Antes de tudo, é preciso ressaltar que o nosso ato, em Brasília, não foi um protesto. Não estávamos contra nada. Além da homenagem em si e de darmos visibilidade à nossa categoria, queríamos mostrar à população que temos as nossas dificuldades, contudo estamos do lado dela. Pois bem: seguíamos com a nossa manifestação, pacificamente, quando, de uma hora para outra, surgiu um grupo de pessoas que apoiam o governo federal e começou a nos ofender. Primeiro, com palavrões. A certa altura, um homem decidiu atacar uma colega que estava ao meu lado, filmando tudo com o seu celular. Não consegui mais ficar parada. Entrei na frente dela e me coloquei entre os dois. Esse foi o momento em que ele me empurrou. Até então, mesmo com toda a truculência, nenhum de nós havia reagido. A partir do momento em que o tal homem encostou em mim, não tínhamos mais como manter o plano. Outras pessoas se aproximaram para afastar os agressores, enquanto eles continuavam gritando. Quero destacar que aquele foi um movimento de força das mulheres. Eu defendi a minha colega e, logo na sequência, quando eu mesma virei o alvo, outras enfermeiras saíram em minha defesa.

É claro que deu vontade de responder a todas as ofensas.
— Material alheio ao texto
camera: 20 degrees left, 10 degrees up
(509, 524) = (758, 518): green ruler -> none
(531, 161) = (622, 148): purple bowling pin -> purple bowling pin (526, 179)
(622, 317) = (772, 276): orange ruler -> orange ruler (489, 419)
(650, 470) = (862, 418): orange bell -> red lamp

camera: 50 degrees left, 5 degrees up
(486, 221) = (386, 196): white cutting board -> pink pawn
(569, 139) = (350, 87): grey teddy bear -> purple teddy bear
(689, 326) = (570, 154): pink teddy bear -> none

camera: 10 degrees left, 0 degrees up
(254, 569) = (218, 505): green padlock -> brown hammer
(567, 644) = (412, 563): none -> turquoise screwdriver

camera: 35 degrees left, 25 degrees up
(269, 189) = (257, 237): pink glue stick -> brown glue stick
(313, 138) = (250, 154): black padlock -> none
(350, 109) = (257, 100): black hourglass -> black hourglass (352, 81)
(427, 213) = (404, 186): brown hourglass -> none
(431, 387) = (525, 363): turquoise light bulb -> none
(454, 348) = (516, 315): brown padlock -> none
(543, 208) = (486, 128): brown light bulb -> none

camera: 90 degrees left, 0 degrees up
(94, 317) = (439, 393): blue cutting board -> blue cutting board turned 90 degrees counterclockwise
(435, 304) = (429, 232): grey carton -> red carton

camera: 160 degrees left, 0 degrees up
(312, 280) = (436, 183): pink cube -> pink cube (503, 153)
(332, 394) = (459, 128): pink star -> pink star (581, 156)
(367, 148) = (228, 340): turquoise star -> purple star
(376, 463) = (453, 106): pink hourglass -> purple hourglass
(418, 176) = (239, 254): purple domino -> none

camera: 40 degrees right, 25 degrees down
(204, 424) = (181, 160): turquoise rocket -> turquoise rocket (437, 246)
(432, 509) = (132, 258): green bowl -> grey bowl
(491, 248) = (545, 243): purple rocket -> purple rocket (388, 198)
No entanto, o resultado seria apenas mais violência. Depois de um tempo, a Polícia Militar chegou para nos defender — e estendemos a manifestação. Se não tivéssemos continuado, ficaríamos com a sensação de que os agressores haviam conseguido o que queriam. Durante o ato, eu sabia que a homenagem era maior que qualquer coisa.

Em casa, de volta, fui dominada por um sentimento de desilusão, de abandono. Como é possível lutar para cuidar das pessoas se parte da população nos agride? Não faz o menor sentido. Recuperei minha força com a quantidade de mensagens de apoio que recebi. Percebi que a violência vem de uma minoria.

Quando vejo, pelo país afora, profissionais de saúde sendo saudados como heróis, entendo e agradeço, pois me sinto homenageada. Essa visão, porém, me preocupa, porque o herói dá conta de tudo. Nós não somos assim. A população precisa ter essa compreensão. Nós a ajudamos, sim, só que precisamos também da ajuda dela. Isso acontece quando a sociedade segue as orientações de segurança para que a pandemia não avance ainda mais. O número de profissionais de saúde não vai aumentar na mesma proporção em que cresce o número de casos de Covid-19. A quantidade de pacientes tem de ficar no limite de que damos conta. Só assim derrotaremos o novo coronavírus. Ele é o verdadeiro inimigo, e não nós, enfermeiros e médicos.